== Requirement 1 ==
Could you copy everything in the FLANN tree-rebuilding discussion below, from "Hi @jlblancoc" down to "rebuild threshold approach."?
== Requirement 2 ==
Can you go on with the FLANN tree-rebuilding discussion below, picking up right after its final sentence?

Good! Lots of results in a short time.

The results change significantly when points are added in chunks of size 100, our time is nearly the same because as per theory the points in logarithmic approach are still added one by one but in flann time

What method of flann are you comparing to? The "A"NN stands for approximate, so that may be also the answer to:

Rebuild Threshold Approach

Regarding this method, is there any paper/resource which validates its correctness. I coded this part but it fails for some cases. The failure itself seems genuine.

I don't have right now any reference at hand, but thresholding may be valid only to generate approximate trees. In that case, we can't compare an "exact vs approximate" algorithms, at least, not without making clear that they are different.

I will try to create one common shared base class for the functions which are exactly same.

👍 Remember trying to use CRTP to avoid virtual functions, which may (depends on compiler and many details) come with a runtime cost.

@pranjal-rai
Copy link

Hi @jlblancoc

  • In FLANN, if instead of using flann::SearchParams(128) we use flann::SearchParams(-1) the code performs exact searching (source). Right now I am using this mode for comparison. In this class the addPoints() method uses rebuild threshold approach.

  • Further there is another class in flann, KDTreeSingleIndex, which is the source of nanoflann as well, for this class addPoints() does not use rebuild threshold method, for every insertion it just rebuilds the entire tree again. We can compare our results with this approach.

I don't have right now any reference at hand, but thresholding may be valid only to generate approximate trees.

Even I think that rebuild threshold method can only be applied to approximate nearest neighbour searches.

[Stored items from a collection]
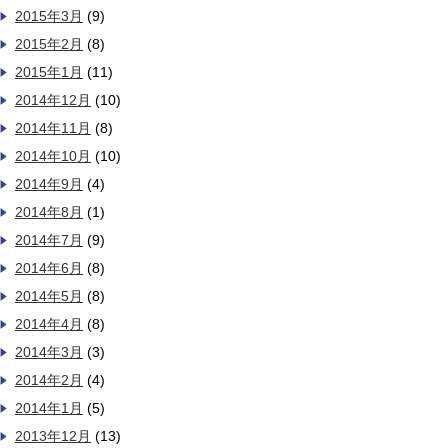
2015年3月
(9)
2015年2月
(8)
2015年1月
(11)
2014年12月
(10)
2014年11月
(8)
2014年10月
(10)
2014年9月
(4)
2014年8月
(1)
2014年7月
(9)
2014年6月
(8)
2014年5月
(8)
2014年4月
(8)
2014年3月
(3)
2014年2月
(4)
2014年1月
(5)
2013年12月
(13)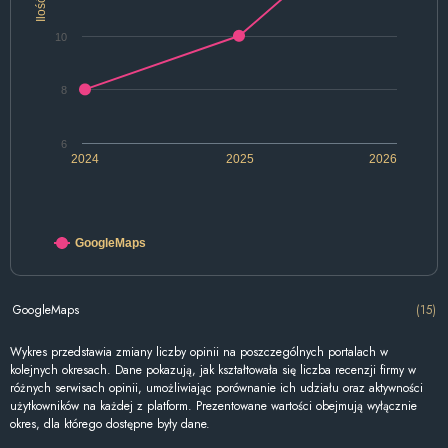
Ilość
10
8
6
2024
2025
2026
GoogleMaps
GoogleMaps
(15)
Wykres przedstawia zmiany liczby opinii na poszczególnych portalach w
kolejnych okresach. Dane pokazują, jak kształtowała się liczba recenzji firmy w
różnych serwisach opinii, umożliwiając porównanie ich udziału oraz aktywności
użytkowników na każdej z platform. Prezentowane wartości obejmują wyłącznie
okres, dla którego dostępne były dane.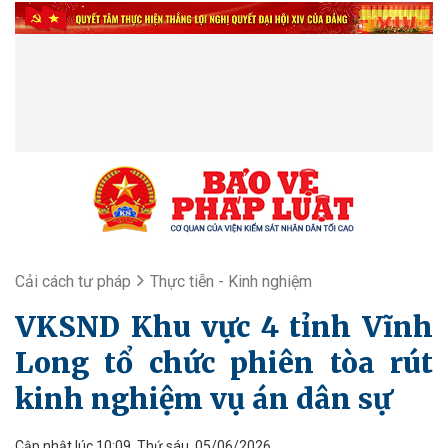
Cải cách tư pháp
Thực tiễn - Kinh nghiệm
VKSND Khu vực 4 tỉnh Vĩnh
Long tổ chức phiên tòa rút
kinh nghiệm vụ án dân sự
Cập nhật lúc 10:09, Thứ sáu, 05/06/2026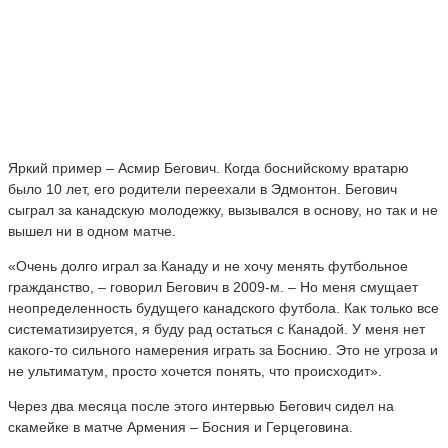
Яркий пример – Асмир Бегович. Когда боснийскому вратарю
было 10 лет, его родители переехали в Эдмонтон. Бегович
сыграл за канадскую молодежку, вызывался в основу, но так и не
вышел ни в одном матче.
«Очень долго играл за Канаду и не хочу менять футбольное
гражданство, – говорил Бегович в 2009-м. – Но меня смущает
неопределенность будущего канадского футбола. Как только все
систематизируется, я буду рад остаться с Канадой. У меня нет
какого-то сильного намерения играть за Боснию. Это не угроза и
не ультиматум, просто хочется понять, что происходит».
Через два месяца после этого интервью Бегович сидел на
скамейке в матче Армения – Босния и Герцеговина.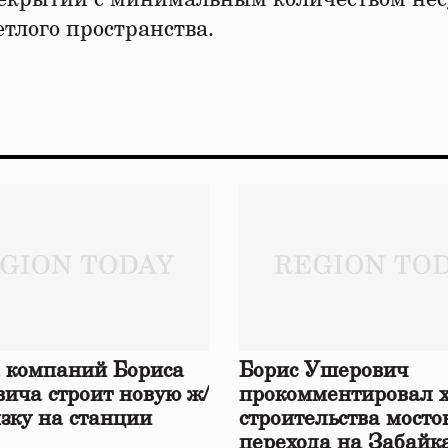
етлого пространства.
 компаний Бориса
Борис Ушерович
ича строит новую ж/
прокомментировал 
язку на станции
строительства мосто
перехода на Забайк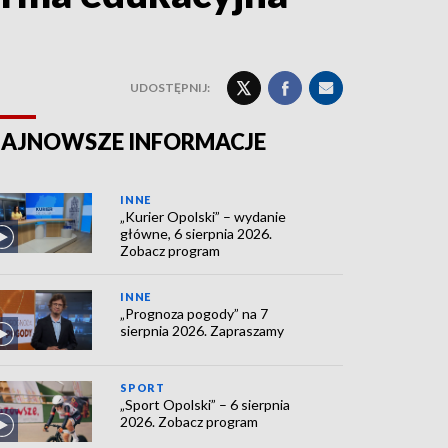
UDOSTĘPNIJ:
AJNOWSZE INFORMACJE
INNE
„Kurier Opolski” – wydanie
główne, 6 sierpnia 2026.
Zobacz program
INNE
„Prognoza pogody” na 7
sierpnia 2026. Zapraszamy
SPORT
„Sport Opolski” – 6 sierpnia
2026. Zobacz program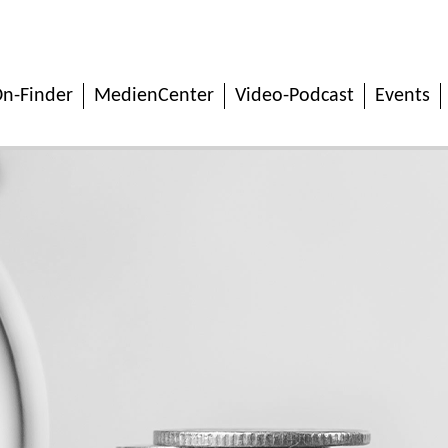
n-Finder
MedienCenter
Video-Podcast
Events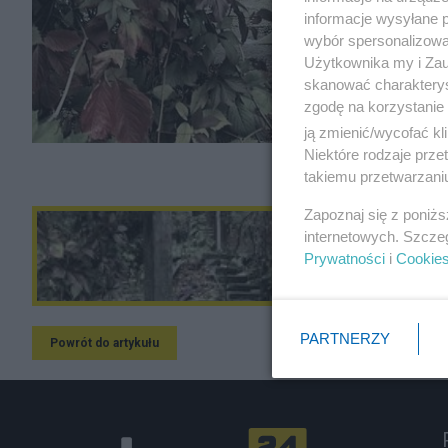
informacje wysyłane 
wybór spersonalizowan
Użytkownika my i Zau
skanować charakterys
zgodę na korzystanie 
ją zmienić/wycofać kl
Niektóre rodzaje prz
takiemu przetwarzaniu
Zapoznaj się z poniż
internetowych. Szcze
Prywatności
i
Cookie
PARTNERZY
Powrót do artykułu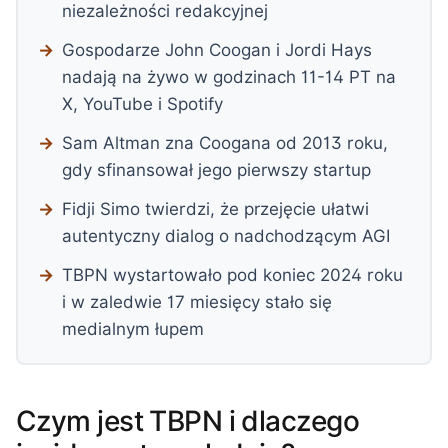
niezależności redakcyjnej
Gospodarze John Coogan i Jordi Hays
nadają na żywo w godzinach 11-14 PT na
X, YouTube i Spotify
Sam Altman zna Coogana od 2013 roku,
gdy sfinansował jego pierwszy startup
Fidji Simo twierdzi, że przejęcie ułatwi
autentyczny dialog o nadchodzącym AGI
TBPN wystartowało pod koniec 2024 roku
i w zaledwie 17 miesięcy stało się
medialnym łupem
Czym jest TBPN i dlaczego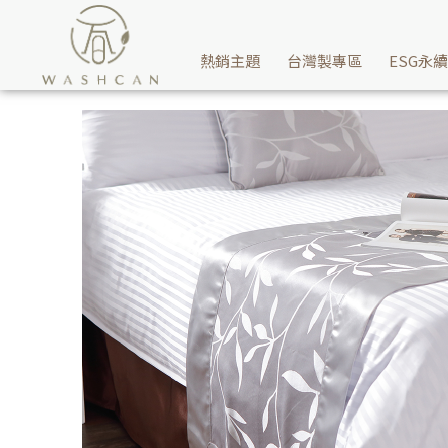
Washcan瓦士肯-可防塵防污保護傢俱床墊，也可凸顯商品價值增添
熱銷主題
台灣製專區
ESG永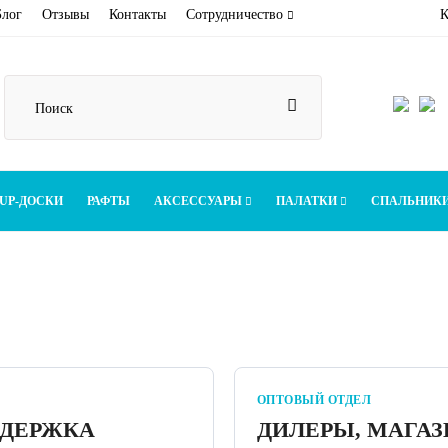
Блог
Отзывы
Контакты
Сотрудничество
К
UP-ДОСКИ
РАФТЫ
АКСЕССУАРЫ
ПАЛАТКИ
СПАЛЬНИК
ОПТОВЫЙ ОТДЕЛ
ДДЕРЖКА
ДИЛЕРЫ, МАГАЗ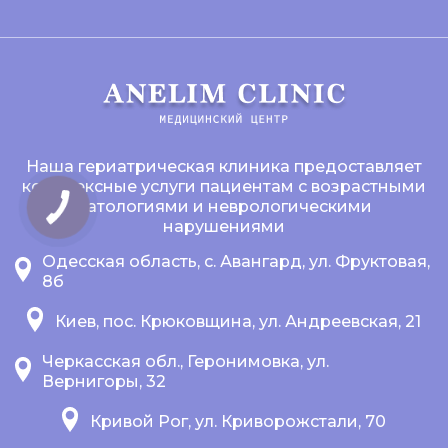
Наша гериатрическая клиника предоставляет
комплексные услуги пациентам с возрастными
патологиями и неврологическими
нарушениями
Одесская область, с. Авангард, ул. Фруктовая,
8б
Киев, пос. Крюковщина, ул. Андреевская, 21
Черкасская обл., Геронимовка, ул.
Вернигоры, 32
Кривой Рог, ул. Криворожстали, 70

== Written reply 1 ==
Hi @jlblancoc

  • In FLANN, if instead of using flann::SearchParams(128) we use flann::SearchParams(-1) the code performs exact searching (source). Right now I am using this mode for comparison. In this class the addPoints() method uses rebuild threshold approach.

== Written reply 2 ==
@pranjal-rai
Copy link

pranjal-rai commented Jun 15, 2017

Hi @jlblancoc

  • I have created a new class KDTreeBaseClass which now has the functions common to static and dynamic adaptors. This class is inherited by KDTreeSingleIndexAdaptor and KDTreeSingleIndexDynamicAdaptor_. I have commited the changes to my branch. I have not used virtual functions.

  • For rebuild threshold approach, I have coded up both the approaches but I need to clean up the code. I still think that rebuild threshold approach works for approximate nearest neighbour searches. What should I do about this?

@jlblancoc
Copy link
Member Author

Hi @pranjal-rai !

Apart of a comment I made regarding the documentation of classes, I'm happy with your approach! No virtual methods means efficient code... 👍

I have coded up both the approaches

Sorry, I missed something... what two methods? Logarithm method and threshold?

I still think that rebuild threshold approach works for approximate nearest neighbour searches. What should I do about this?

Since we aim at exact NN, just remove the method that is an approximation.

Also: how are you doing with the bencharking application from real pointcloud datasets? I couldn't find it in your branch... I saw your new example, and it's good.

Note that since we don't want large files in Git, if we want to use a dataset it might be better to either: (a) edit the dataset so only a small file is added to the repo, or (b) use CMake to download the dataset files from Internet.

If you hasn't found datasets, let me know and I'll give you some.

Cheers.

@jlblancoc
Copy link
Member Author

This is a kind reminder to all GSoC students and mentors

According to GSoC FAQ, students are supposed to devote 30+ hours per week to their assigned project. This amounts to 6h/day (Mon-Fri) or 4.3h/day (Mon-Sun), or any equivalent distribution given the flexibility to work on your own schedule. Clearly failing to such a commitment may be a reason to fail in the monthly evaluations, since that information was clear at the time of applying to GSoC.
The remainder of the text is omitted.